Pequena história da grande história* João XXIII, o Papa que convocou o II Concílio do Vaticano e que, quando era Patriarca da Veneza, gostava de dar longas caminhadas pela cidade dos canais ao encontro das pessoas comuns, quis manter o mesmo hábito no Vaticano. Mas no micro-estado era mais difícil encontrar pessoas comuns. Ou saía para as ruas de Roma – o que era impossível fazer sem um longo séquito – ou passeava no interior do próprio Vaticano, confrontando-se quase sempre com “eminências”.

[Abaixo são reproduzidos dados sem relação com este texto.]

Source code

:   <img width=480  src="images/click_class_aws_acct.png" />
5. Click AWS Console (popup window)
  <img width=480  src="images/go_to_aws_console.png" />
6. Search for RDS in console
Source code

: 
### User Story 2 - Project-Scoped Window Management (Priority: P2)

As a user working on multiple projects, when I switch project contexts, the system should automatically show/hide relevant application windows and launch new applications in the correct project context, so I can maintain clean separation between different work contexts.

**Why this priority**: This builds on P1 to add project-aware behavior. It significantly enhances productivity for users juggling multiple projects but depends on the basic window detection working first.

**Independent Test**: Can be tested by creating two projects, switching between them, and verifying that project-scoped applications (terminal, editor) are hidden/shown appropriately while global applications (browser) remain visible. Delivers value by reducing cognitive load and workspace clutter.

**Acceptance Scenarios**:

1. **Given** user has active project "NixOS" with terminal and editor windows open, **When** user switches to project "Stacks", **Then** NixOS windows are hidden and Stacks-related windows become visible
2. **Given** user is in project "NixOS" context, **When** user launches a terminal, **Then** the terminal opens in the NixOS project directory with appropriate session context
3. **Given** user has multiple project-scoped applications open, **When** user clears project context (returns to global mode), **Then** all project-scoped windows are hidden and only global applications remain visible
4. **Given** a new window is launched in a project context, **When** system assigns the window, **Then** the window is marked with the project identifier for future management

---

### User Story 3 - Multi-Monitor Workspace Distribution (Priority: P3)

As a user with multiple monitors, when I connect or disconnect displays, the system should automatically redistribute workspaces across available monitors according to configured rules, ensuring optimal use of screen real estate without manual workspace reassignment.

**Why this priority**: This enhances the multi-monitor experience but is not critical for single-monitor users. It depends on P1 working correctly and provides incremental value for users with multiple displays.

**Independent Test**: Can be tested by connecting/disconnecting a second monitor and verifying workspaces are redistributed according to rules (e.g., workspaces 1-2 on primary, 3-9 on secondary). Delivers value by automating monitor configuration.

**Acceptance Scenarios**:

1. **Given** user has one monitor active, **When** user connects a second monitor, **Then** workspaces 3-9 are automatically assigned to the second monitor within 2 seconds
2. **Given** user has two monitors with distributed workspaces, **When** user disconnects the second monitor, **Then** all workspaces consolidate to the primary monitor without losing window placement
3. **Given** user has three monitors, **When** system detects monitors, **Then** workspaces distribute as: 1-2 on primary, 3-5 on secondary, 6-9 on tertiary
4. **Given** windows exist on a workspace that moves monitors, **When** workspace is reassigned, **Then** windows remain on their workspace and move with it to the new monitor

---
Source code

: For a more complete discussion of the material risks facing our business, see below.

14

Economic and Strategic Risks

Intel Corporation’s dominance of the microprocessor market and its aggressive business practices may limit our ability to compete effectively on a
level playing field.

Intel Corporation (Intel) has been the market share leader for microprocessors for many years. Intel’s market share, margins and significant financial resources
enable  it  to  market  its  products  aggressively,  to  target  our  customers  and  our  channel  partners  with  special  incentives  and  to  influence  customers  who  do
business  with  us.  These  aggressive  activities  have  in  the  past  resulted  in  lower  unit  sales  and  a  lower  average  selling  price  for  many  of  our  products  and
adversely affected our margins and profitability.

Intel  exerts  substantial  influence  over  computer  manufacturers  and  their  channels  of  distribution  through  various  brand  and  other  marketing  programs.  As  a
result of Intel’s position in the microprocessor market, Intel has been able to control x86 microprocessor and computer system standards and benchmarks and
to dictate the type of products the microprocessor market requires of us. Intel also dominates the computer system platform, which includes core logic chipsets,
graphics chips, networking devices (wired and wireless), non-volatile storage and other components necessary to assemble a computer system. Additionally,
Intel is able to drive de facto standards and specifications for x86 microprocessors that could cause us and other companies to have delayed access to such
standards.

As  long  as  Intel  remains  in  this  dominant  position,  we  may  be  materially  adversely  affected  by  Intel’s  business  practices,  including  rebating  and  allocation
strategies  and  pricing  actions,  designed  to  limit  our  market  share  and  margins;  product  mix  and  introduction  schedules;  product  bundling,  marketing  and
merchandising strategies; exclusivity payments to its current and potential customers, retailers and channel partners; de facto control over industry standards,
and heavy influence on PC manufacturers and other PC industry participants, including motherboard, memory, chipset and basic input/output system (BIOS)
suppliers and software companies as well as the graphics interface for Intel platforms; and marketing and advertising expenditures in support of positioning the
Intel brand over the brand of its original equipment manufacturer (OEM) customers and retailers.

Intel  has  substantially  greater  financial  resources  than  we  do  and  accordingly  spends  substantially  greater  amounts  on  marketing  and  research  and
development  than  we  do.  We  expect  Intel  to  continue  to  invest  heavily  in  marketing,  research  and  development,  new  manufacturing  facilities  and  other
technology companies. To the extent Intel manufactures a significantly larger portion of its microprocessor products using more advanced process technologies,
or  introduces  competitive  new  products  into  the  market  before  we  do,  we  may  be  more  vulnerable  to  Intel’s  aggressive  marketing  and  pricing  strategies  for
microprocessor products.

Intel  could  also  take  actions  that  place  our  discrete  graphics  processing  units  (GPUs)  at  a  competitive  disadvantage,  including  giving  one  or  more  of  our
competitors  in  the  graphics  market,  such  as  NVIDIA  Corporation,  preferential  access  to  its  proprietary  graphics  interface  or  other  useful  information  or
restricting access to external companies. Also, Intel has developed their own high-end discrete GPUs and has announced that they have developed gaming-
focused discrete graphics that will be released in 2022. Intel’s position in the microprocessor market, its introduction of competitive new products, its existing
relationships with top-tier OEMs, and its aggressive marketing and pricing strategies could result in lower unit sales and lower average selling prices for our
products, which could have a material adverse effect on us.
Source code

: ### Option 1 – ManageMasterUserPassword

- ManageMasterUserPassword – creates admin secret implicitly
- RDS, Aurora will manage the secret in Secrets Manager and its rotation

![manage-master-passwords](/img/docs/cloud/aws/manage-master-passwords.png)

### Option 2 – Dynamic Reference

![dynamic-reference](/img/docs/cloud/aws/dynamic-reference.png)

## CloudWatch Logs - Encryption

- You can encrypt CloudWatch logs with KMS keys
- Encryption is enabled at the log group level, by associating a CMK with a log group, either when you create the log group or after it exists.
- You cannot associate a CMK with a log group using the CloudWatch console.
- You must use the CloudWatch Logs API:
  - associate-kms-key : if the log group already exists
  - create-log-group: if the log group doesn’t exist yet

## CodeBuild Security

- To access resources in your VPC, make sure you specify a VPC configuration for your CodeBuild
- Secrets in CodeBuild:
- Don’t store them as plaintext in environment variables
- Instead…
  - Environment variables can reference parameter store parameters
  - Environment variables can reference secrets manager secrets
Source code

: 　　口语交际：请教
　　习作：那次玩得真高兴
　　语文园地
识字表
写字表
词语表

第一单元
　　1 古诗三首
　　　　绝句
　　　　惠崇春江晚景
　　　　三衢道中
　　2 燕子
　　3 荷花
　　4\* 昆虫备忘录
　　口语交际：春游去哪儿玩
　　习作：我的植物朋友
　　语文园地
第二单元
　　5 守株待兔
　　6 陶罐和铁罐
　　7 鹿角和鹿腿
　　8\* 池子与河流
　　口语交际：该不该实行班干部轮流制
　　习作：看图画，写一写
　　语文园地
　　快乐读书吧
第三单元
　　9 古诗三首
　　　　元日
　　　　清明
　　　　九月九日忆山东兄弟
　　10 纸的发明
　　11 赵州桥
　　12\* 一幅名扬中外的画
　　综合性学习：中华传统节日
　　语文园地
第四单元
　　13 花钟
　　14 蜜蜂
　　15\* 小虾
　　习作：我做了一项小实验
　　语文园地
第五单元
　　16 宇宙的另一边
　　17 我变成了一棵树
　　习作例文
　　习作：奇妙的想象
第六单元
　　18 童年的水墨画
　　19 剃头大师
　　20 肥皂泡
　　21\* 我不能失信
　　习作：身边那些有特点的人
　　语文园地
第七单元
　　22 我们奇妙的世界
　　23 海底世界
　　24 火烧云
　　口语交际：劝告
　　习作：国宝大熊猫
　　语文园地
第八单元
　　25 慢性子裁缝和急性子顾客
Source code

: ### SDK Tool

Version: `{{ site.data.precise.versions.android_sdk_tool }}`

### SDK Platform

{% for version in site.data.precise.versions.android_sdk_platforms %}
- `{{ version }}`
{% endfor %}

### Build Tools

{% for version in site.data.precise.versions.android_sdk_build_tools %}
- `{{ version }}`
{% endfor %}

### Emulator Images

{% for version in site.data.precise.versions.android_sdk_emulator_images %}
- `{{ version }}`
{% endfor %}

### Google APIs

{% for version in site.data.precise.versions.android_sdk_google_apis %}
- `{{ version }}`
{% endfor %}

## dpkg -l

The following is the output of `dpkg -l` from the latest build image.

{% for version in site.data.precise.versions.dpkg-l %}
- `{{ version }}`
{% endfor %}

O hábito desconcertante que o novo Papa tinha de conversar com toda a gente chamou quase de imediato a sua atenção para um escândalo.
Um dia perguntou a um trabalhador do Vaticano: «Então, como vai isso?» «Vai mal, vai mal, Vossa Eminência», respondeu o homem, dizendo-lhe quanto ganhava e quantas bocas tinha para alimentar. «Temos que tratar disso. É que aqui entre nós, eu não sou Vossa Eminência, sou o Papa», disse, dando a entender que os títulos pouco valem, ao contrário das acções.
Quando, mais tarde, lhe disseram que só cortando nas obras de caridade poderia prover a um aumento das despesas, ficou imperturbável: «Então é o que teremos de fazer. Porque… a justiça está antes da caridade».
História adaptada de “Homens em tempos sombrios”, de Hannah Arendt (ed. Relógio d’Água)
* Nova secção do CV, que de vez em quando recorda pequenos episódios de grandes figuras da História. Há sempre uma moral a retirar. Mas isso fica a cargo do leitor.